When the State Winks traces the performance of state-endorsed Orthodox conversion in Israel. Michal Kravel-Tovi complicates the popular perception that it is a "wink-wink" relationship in which both sides agree to treat pretenses of faith as real, developing new ways to think about the connection between religious conversion and the nation-state.
Don Seeman, Emory University:The best recent ethnography of state bureaucratic practice in Israel and the best ethnography of state-assisted conversion more broadly. With clarity of prose, pathbreaking ethnography, and a humanizing argument, Kravel-Tovi’s work moves beyond accounts that treat ‘the state’ as a monolithic and inimical entity. Real people—rabbis, converts, and state workers—emerge from these pages, not stick figures of the sociological imagination.
Leora Batnitzky, Princeton University:When the State Winks is an excellent, original work that uniquely situates its analysis not just within an anthropological framework but also within a broad, humanistic one. Kravel-Tovi tells a compelling story about the political and personal complexities of conversion in Israel that will be of interest to anthropologists, sociologists, and historians as well as scholars of Judaism and religion more generally.
Tanya Luhrmann, Stanford University:The question of who is allowed to convert to Judaism in Israel, and how and when, is deeply charged with both spiritual and political commitments. Kravel-Tovi's insightful, thoughtful book helps us to understand the nature of these contradictions and their consequences and the way that converts themselves come to experience their conversion.
Michael Herzfeld, Harvard University:In this probe of state-religion relations in Israel, Michal Kravel-Tovi brings the critical but sympathetic curiosity of a skilled ethnographer to explore the use of religious conversion for the purpose of creating national belonging. Addressing the substantial divergence between rabbinical practice and theological ideals and portraying converts whose reasons for choosing Judaism are often practical rather than spiritual, she shows how officials of state as well as rabbinical judges wink collusively at the short shrift given to doctrinal requirements in favor of well-trained performances of sincerity.

> **Exercise description**
What kind of conversion in Israel does the book description above say When the State Winks traces the performance of?

> **Given records**
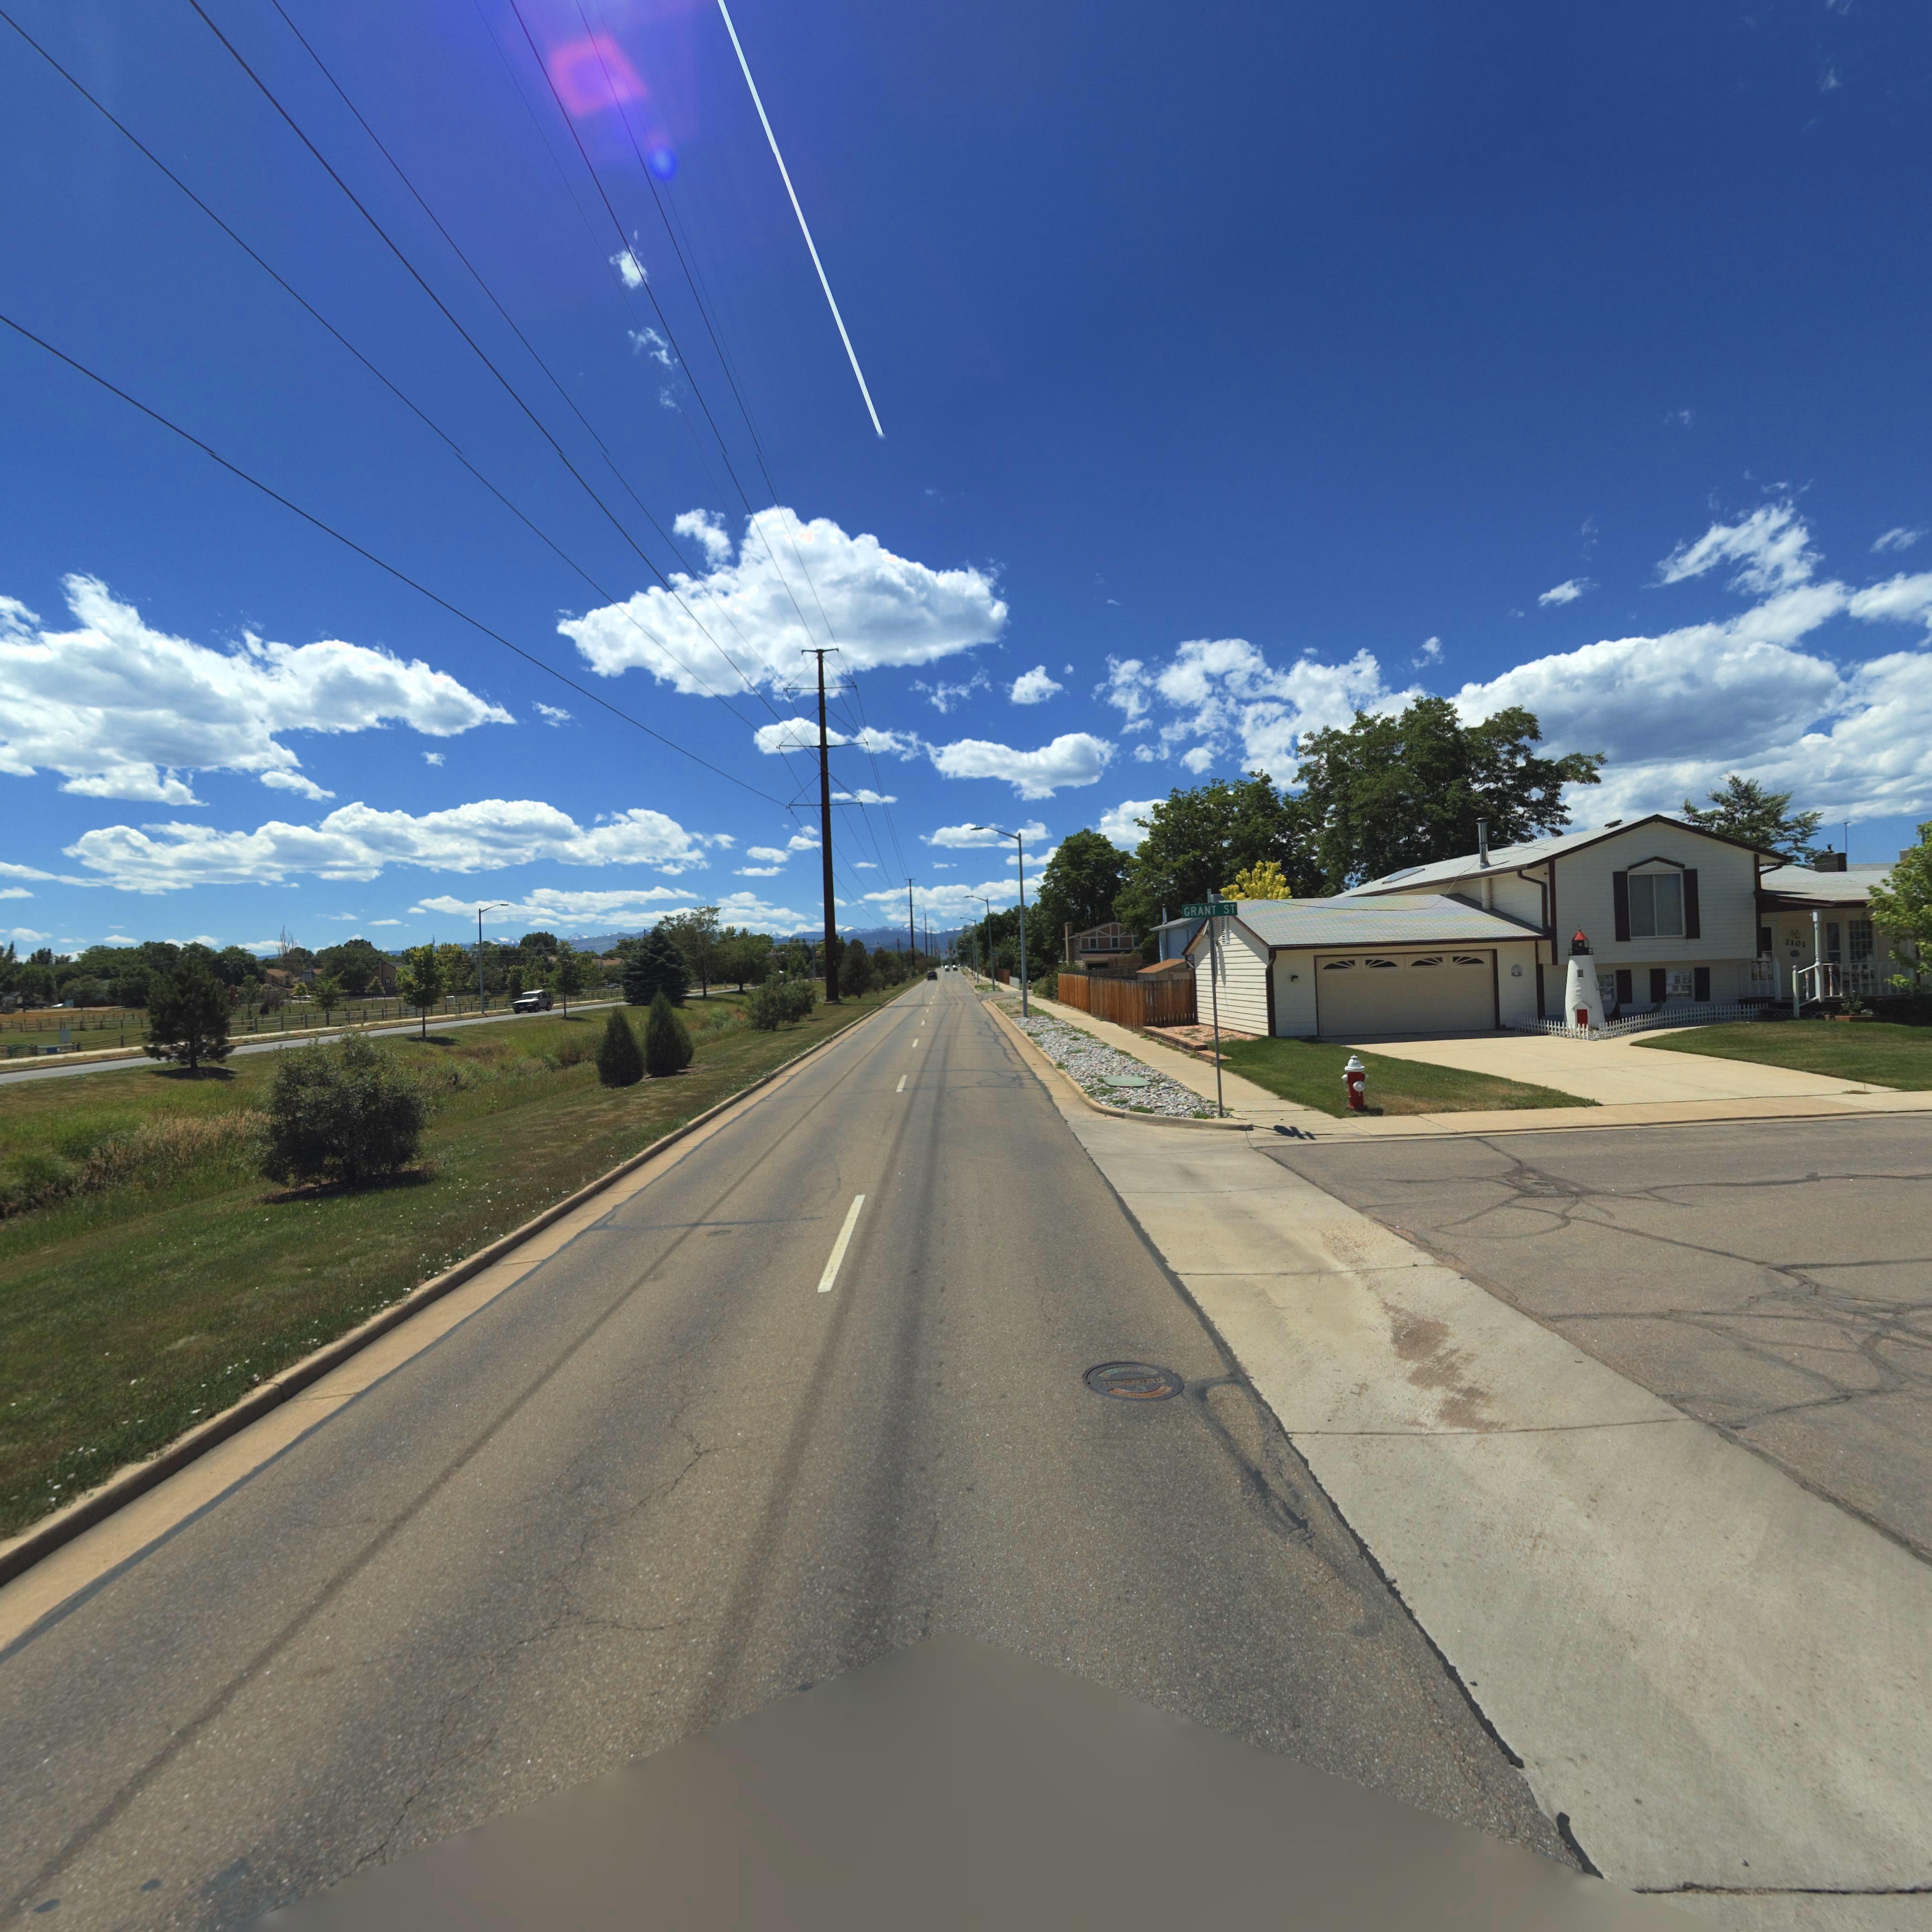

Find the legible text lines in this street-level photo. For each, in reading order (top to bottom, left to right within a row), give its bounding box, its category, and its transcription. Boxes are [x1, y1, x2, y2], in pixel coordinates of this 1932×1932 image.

[1183, 903, 1236, 917] StreetName: GRANT ST
[1785, 938, 1806, 947] StreetNumber: 2101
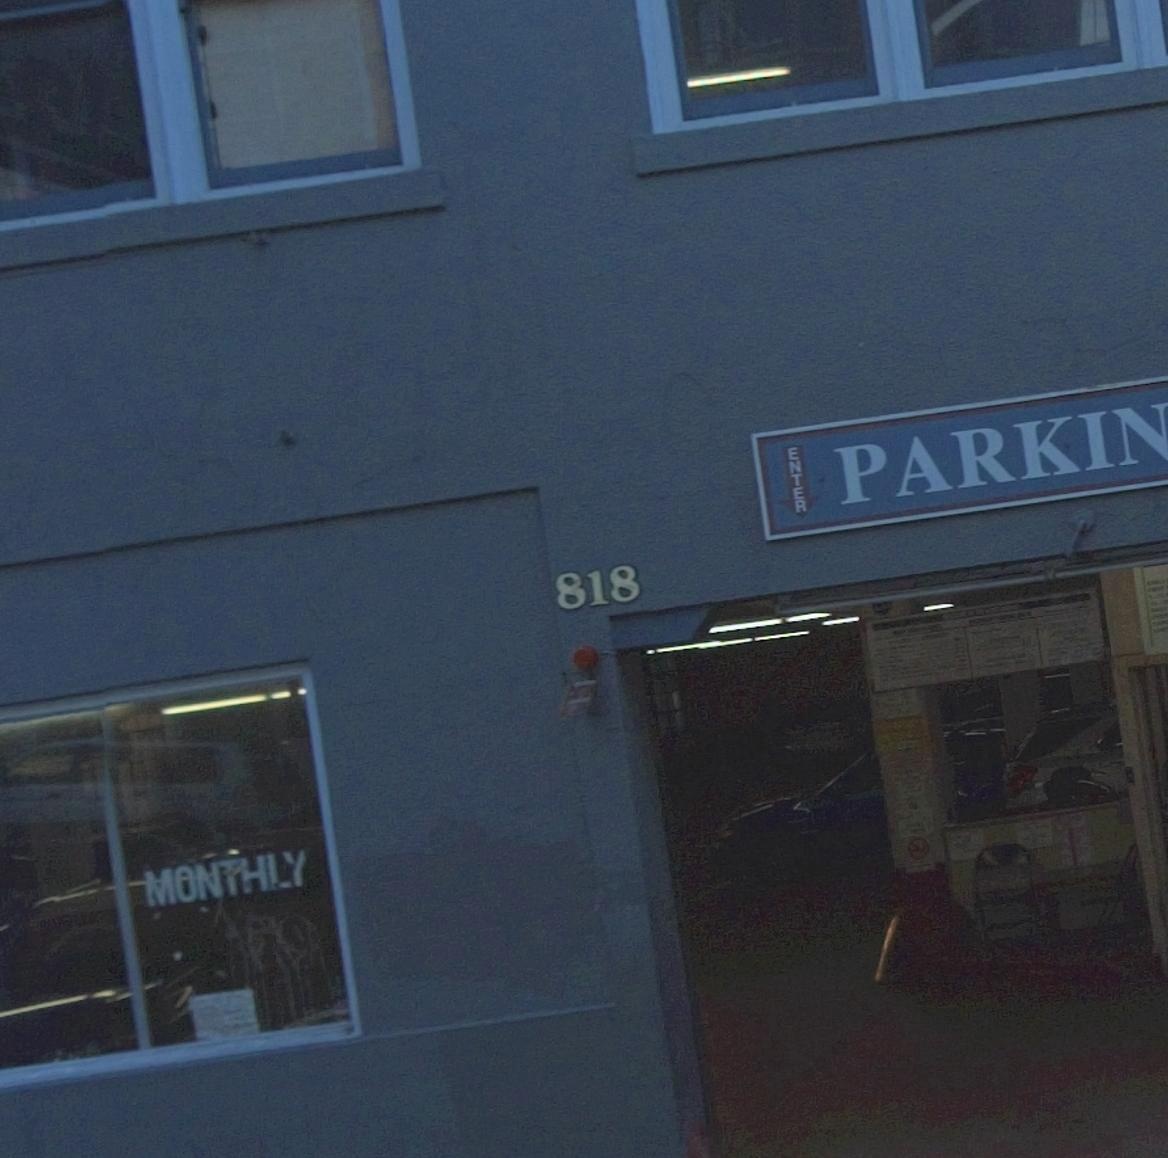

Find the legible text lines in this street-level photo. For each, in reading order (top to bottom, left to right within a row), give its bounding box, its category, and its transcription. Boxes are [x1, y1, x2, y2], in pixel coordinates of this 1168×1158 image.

[786, 446, 809, 515] None: ENTER
[829, 401, 1168, 508] None: PARKIN
[551, 560, 644, 614] StreetNumber: 818
[143, 846, 311, 910] None: MONTHLY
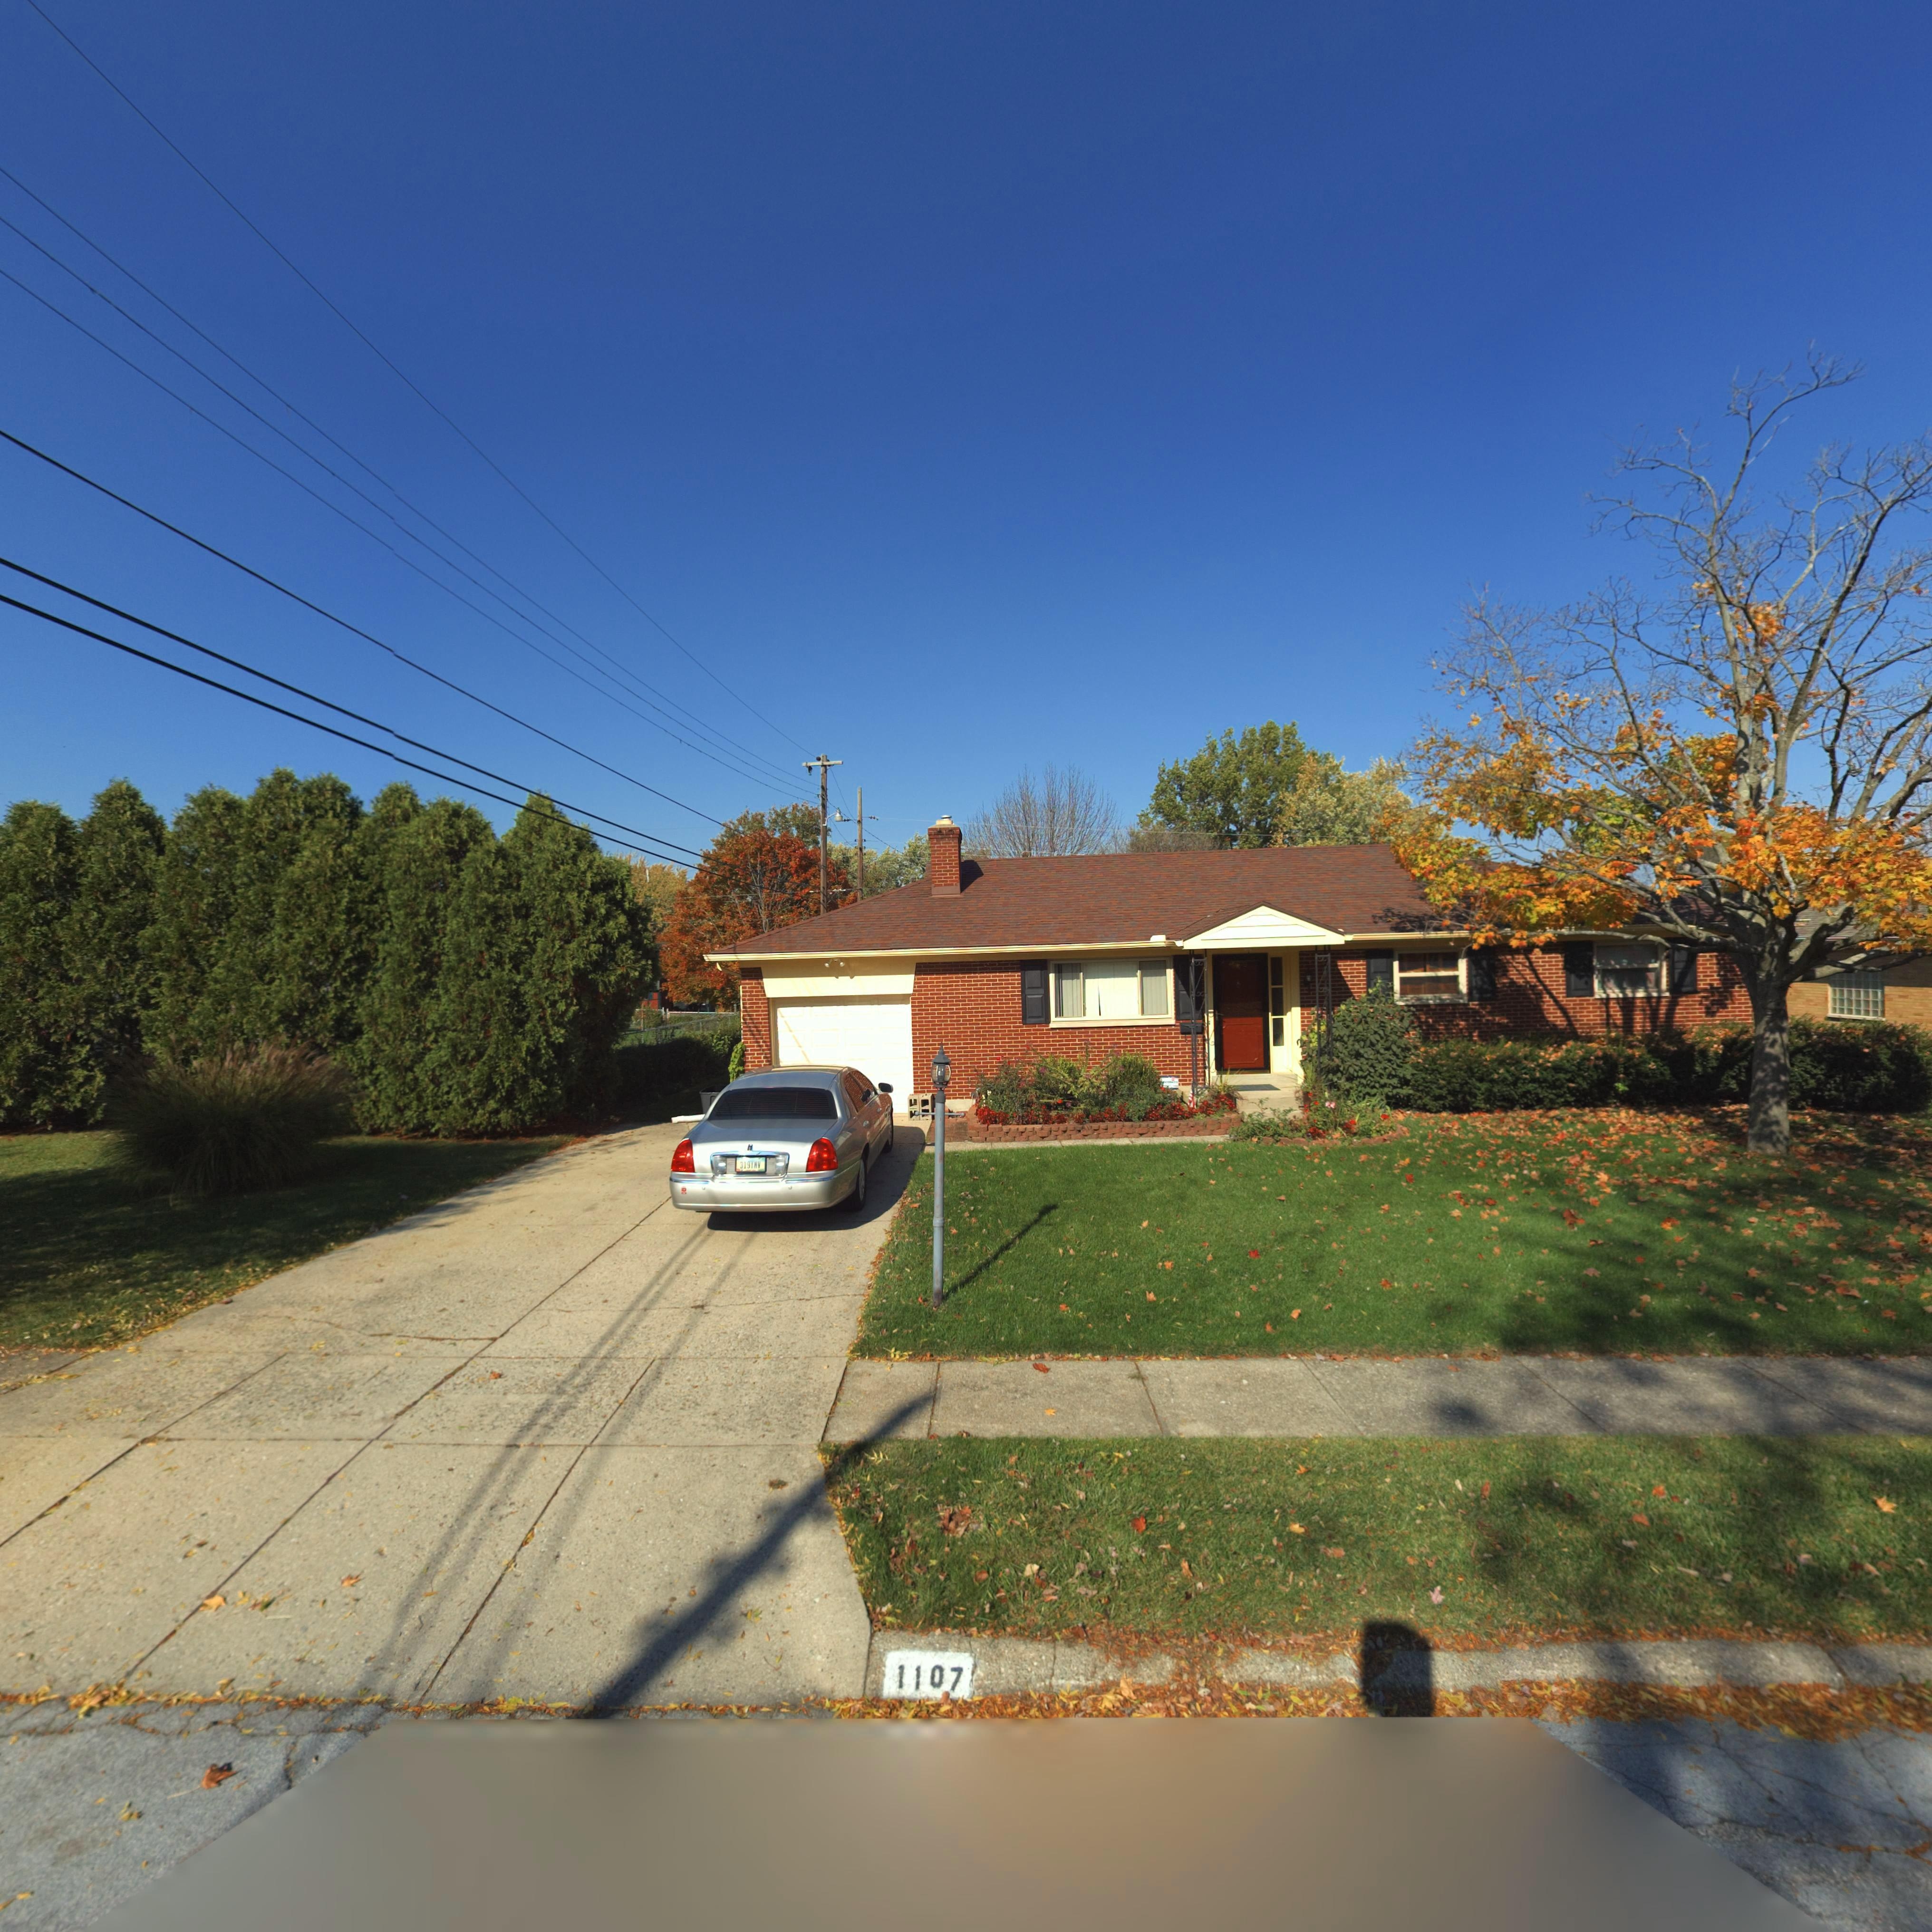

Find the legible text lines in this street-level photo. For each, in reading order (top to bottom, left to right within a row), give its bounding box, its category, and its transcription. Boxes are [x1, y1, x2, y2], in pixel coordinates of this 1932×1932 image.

[896, 1663, 966, 1694] StreetNumber: 1107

> **Response to this exercise**
State-endorsed Orthodox conversion.